[Data section]
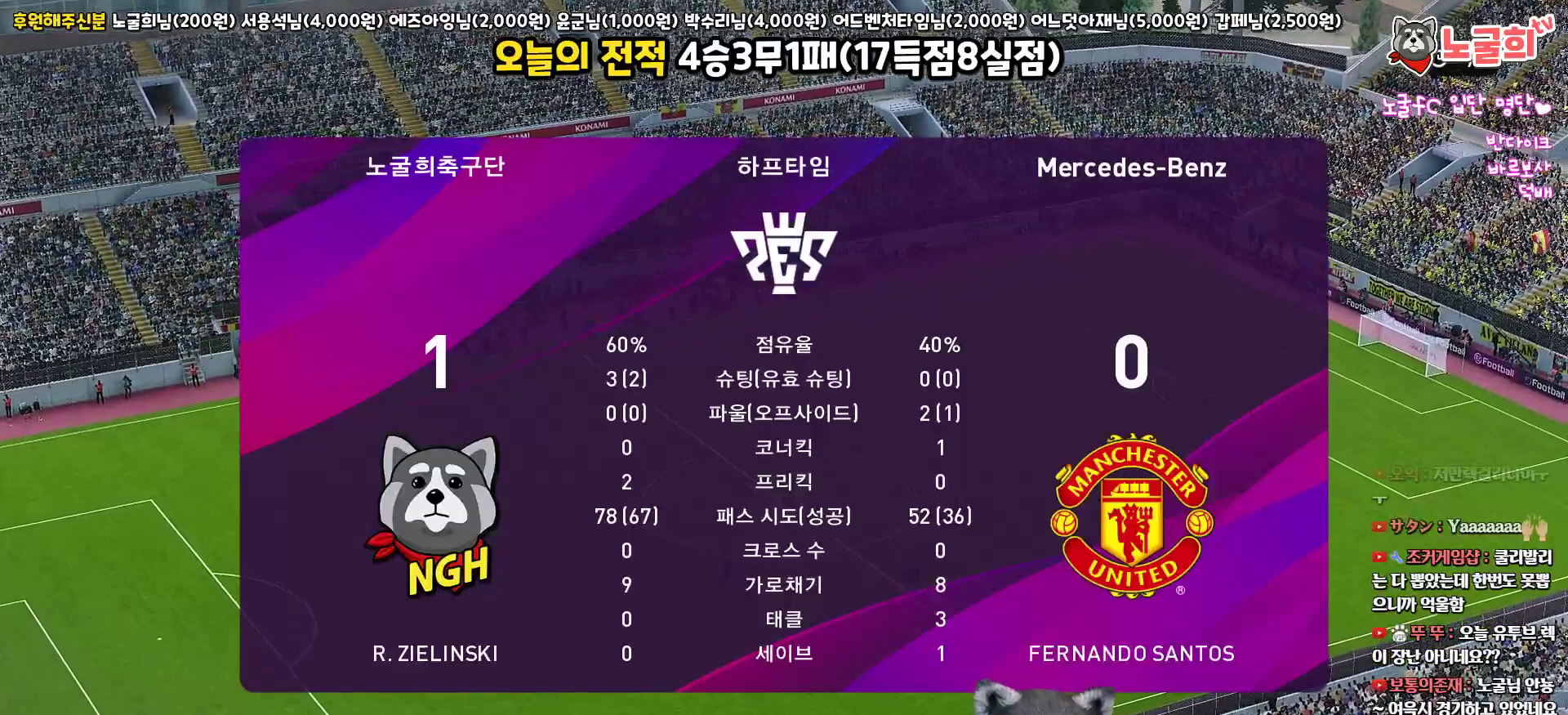
{"buttons": [], "left_stick": "center", "right_stick": "center", "events": []}
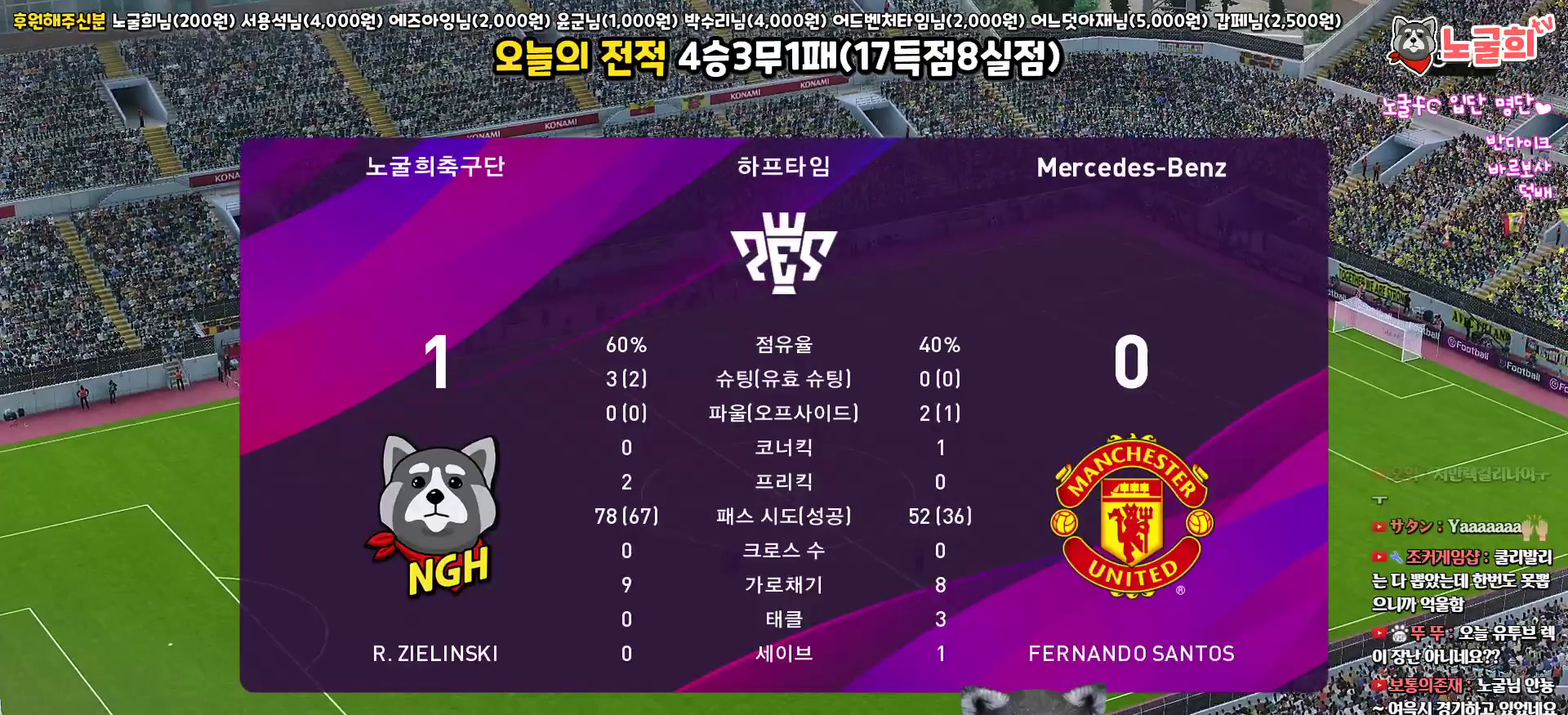
{"buttons": [], "left_stick": "center", "right_stick": "center", "events": []}
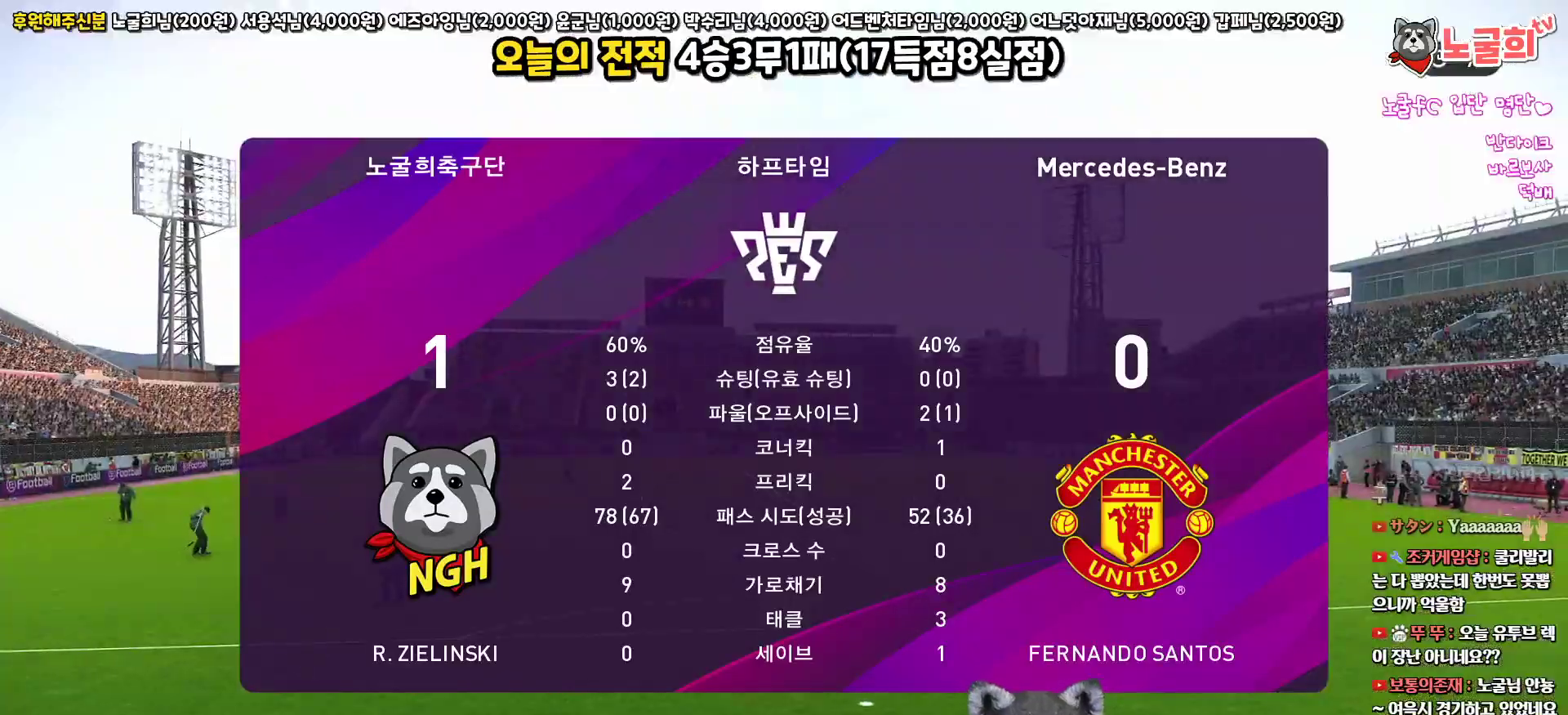
{"buttons": [], "left_stick": "center", "right_stick": "center", "events": [[217, "CIRCLE", "down"], [350, "CIRCLE", "up"]]}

[Problem details] Return the listing above in an exact copy that leaves out the images.

[Solution to the exercise]
{"buttons": [], "left_stick": "center", "right_stick": "center", "events": []}
{"buttons": [], "left_stick": "center", "right_stick": "center", "events": []}
{"buttons": [], "left_stick": "center", "right_stick": "center", "events": [[217, "CIRCLE", "down"], [350, "CIRCLE", "up"]]}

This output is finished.